My Uncle was also someone very interested in the future careers of his nieces and nephews and always took an interest in each of us as we grew up.
During my placement he pulled some strings and as well as spending some time each day working in the hospital Pharmacy he organised for me to accompany a talented young Irish Cardiology registrar as he performed his ward rounds each morning. I was very impressed to observe this aspiring Cardiologist perform his work. He took the time to show me different ECG changes and their meaning, skilfully adjusted patient medications by interpreting difficult to decipher patient notes and patient observations. He typed correspondence letters, made phone calls, interpreted pathology tests all at a pace that would made the emergency staff on the television show ER look like they were taking it easy. At the same time this young doctor had fantastic bedside manner with patients and had a great rapport and sense of humour with the nursing staff he was working with. At one point he asked me what the best ACE-Inhibitor was to prescribe according to best evidence. I told him I had no idea to which he replied “Just trying to share around some of the blame” in his Irish Brogue.
My Uncle asked me many questions about the Pharmacy in the evenings and I came to suspect that he may have been using me for reconnaissance purposes. I also think he was hoping I might see the path of becoming a medical specialist more attractive than becoming a Pharmacist.

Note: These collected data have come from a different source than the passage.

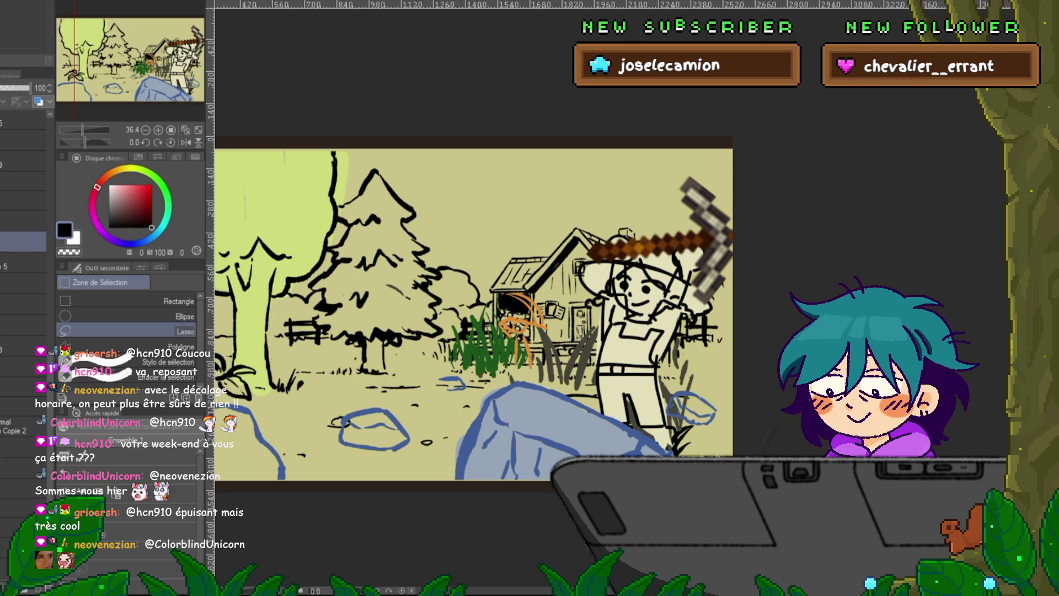
click(22, 405)
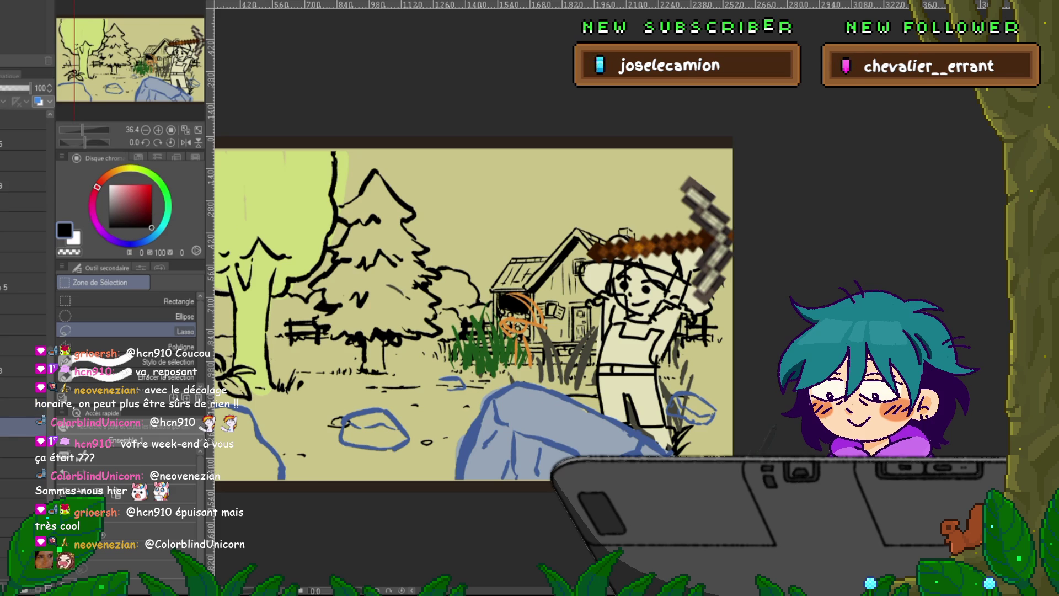
- Show the frame where the pickaxe strikes the blue boulder
click(25, 428)
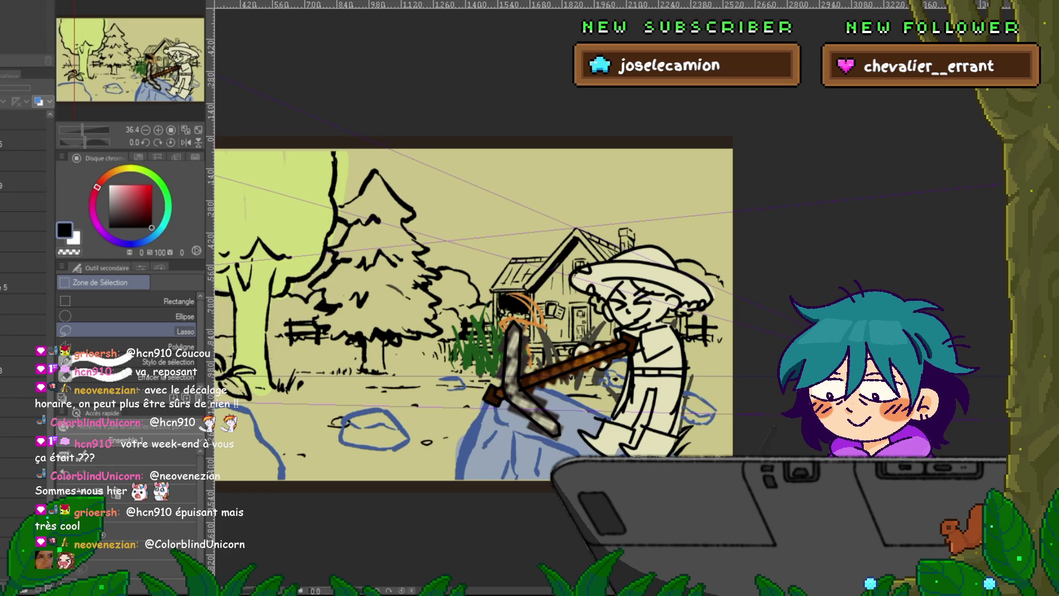
- Preview the swing by stepping between the raised, striking and lowering pickaxe frames
key(Right)
key(Left)
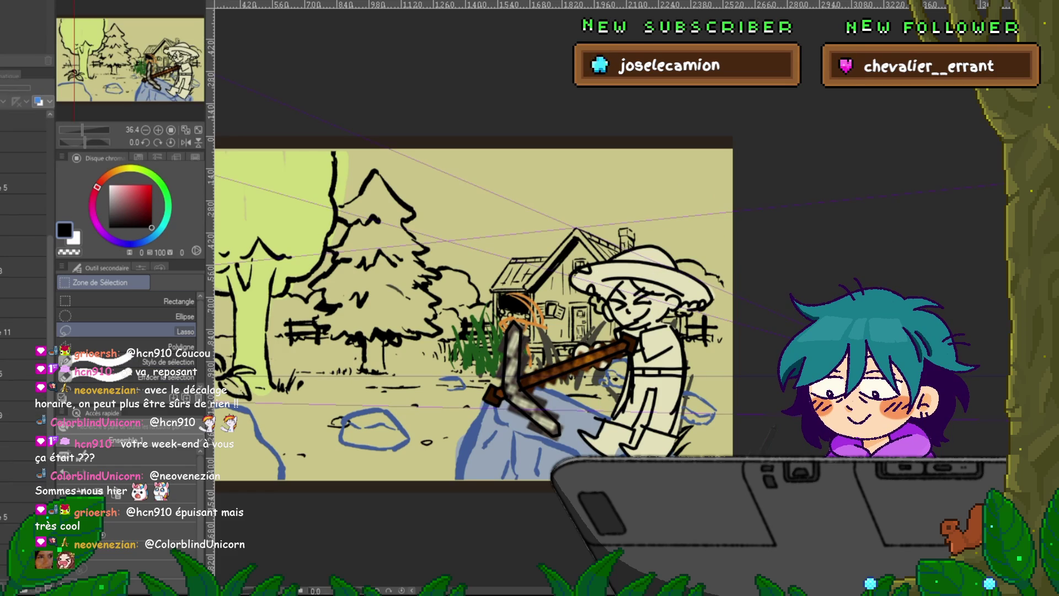
key(Right)
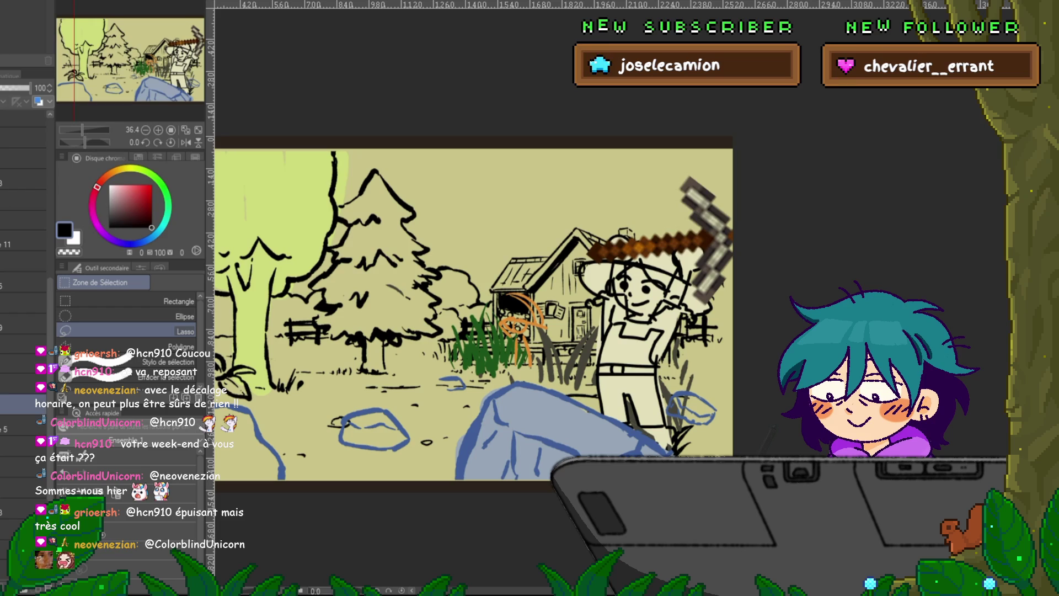
key(Right)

On two days of my placement my Uncle organised for me to spend a day each at two local Community Pharmacies owned by two of his friends. I was especially impressed by his Pharmacist friend in a nearby beachside town. This Pharmacist knew every patient by name and spent nearly all of his time providing medical advice to patients who were literally lining up to see him for the whole time I was there. He too had great rapport with his patients and staff and clearly was an important member of his community and had a great impact being able to help lots of people with his medical knowledge. Even better, being a keen sailing enthusiast, I was sold when he told me that he loved windsurfing and that when the wind was up there was a retired Pharmacist in town who would cover the afternoons for him.

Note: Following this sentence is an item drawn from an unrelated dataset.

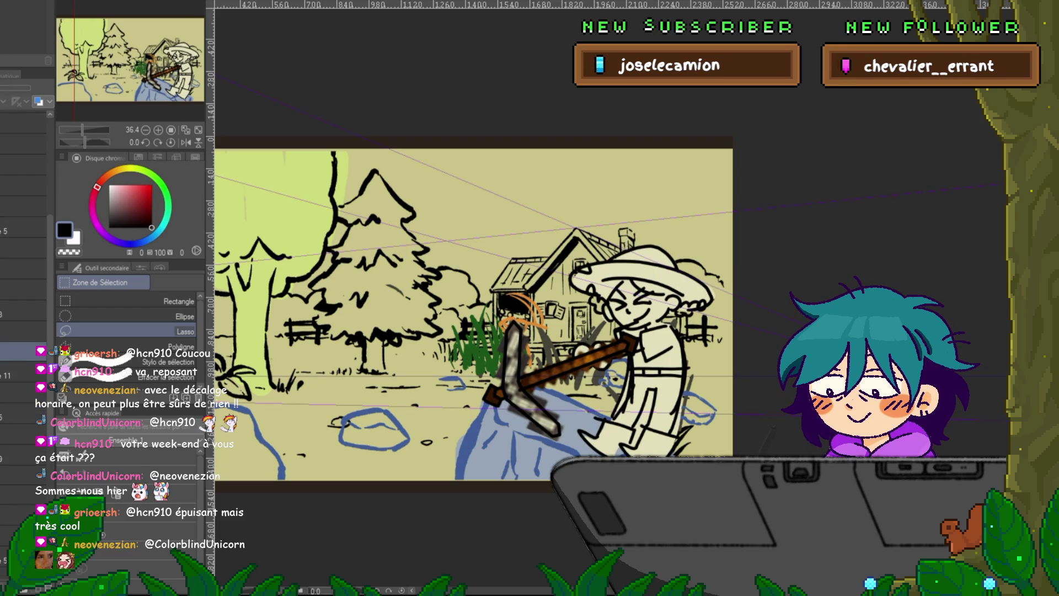
key(Right)
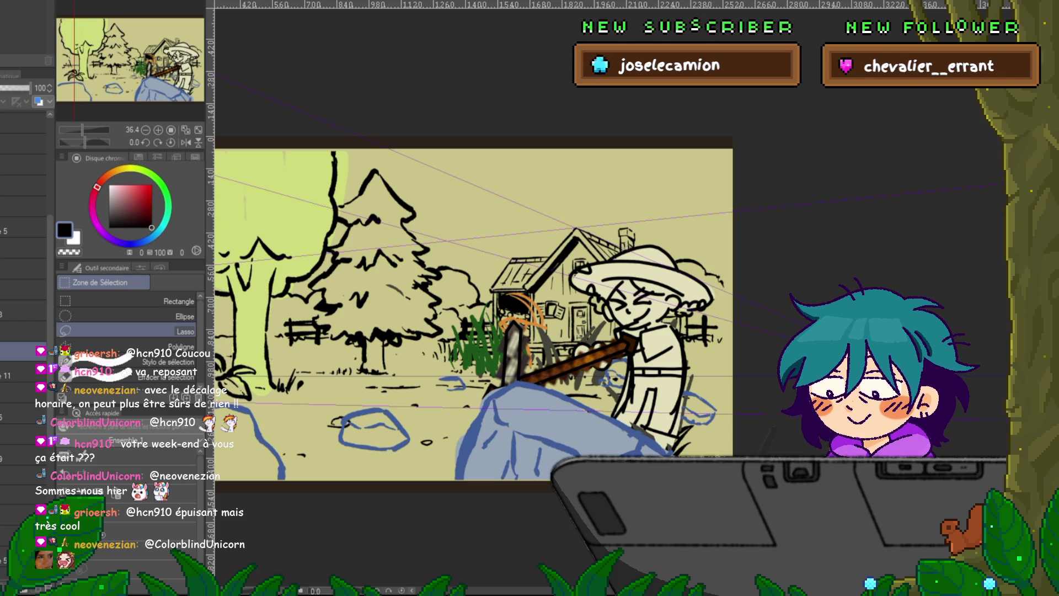
- Undo and redo to restore the full pickaxe head against the rock
key(ctrl+z)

I returned home for the evening and told my Uncle that his friend had a great job and that I would love to be able to be as great a community Pharmacist as he was. To my surprise my Uncle quickly became very defensive. He told me about the threats of the evil Australian supermarket duopoly and the depths the Pharmacy profession had deteriorated to in the United States. He asked me why I would want to settle for being a Community Pharmacist when I could be like the Cardiology Registrar he had me tailing. I said that Pharmacists were experts on medicines, that there needed to be an expert on that front. He told me that I would have to be a lot better than the ones they had at the Hospital (I must make the point that I didn’t agree with him for any Hospital Pharmacists reading).
It probably didn’t help that I told him that I might be able to go windsurfing.
It quickly dawned on me that my Uncle was insanely jealous of his Pharmacist friend. He felt that as a Medical Specialist he had put in the hard yards and that it was not fair that his friend could have such a great lifestyle when he had “just settled” for being a Pharmacist.
Time and again these sentiments raise their heads from doctors. I remember some angry comments against Pharmacist vaccination in recent times which led to a highly prominent doctor for a GP professional body comically stating that Pharmacist’s fridges weren’t up to scratch. The fact is that Pharmacists play a central role in the community and contribute enormous amounts to the health of their patients.
I still think back though about that young Cardiology Registrar and the passion, competence and sheer productivity that he displayed with mastery. I hope that soon we will have in place pathways and funding to support and develop the role of aspiring “Medication Specialists” a role that there is a gaping need for according to all published data.